**Page-level text extractions:**
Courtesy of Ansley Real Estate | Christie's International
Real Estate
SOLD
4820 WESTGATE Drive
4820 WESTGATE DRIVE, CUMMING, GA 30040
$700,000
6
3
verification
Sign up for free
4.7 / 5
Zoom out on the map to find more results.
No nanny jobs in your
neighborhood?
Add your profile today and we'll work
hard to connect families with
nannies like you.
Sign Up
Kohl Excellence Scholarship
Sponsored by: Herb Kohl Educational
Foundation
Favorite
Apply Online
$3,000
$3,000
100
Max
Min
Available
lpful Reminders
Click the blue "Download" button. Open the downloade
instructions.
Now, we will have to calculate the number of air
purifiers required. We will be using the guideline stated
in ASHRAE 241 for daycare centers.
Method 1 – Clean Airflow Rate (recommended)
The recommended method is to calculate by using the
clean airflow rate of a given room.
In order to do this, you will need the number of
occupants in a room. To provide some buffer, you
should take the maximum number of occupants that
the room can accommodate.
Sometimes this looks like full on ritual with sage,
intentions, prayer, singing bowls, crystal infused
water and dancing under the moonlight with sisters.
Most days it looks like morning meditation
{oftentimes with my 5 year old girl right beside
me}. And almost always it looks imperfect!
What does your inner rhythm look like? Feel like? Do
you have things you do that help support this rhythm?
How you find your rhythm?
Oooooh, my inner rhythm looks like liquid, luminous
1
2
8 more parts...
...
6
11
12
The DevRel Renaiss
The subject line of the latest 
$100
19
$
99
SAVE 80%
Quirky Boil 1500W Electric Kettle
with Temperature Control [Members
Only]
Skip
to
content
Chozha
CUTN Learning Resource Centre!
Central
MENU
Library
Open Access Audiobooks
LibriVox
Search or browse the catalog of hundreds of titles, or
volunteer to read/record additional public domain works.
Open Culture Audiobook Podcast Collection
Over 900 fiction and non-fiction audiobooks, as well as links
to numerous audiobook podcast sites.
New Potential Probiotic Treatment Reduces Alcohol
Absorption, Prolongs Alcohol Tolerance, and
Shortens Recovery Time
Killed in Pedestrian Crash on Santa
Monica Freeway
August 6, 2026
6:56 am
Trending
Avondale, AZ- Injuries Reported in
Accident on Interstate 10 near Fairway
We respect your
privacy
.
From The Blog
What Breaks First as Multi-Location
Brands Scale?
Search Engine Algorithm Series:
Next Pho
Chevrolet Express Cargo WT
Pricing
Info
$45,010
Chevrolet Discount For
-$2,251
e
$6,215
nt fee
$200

**What to do:** Please give back only the lines between the first line of the entries and the line with "In order to", both ends included, word for word.

**Answer below:**
Courtesy of Ansley Real Estate | Christie's International
Real Estate
SOLD
4820 WESTGATE Drive
4820 WESTGATE DRIVE, CUMMING, GA 30040
$700,000
6
3
verification
Sign up for free
4.7 / 5
Zoom out on the map to find more results.
No nanny jobs in your
neighborhood?
Add your profile today and we'll work
hard to connect families with
nannies like you.
Sign Up
Kohl Excellence Scholarship
Sponsored by: Herb Kohl Educational
Foundation
Favorite
Apply Online
$3,000
$3,000
100
Max
Min
Available
lpful Reminders
Click the blue "Download" button. Open the downloade
instructions.
Now, we will have to calculate the number of air
purifiers required. We will be using the guideline stated
in ASHRAE 241 for daycare centers.
Method 1 – Clean Airflow Rate (recommended)
The recommended method is to calculate by using the
clean airflow rate of a given room.
In order to do this, you will need the number of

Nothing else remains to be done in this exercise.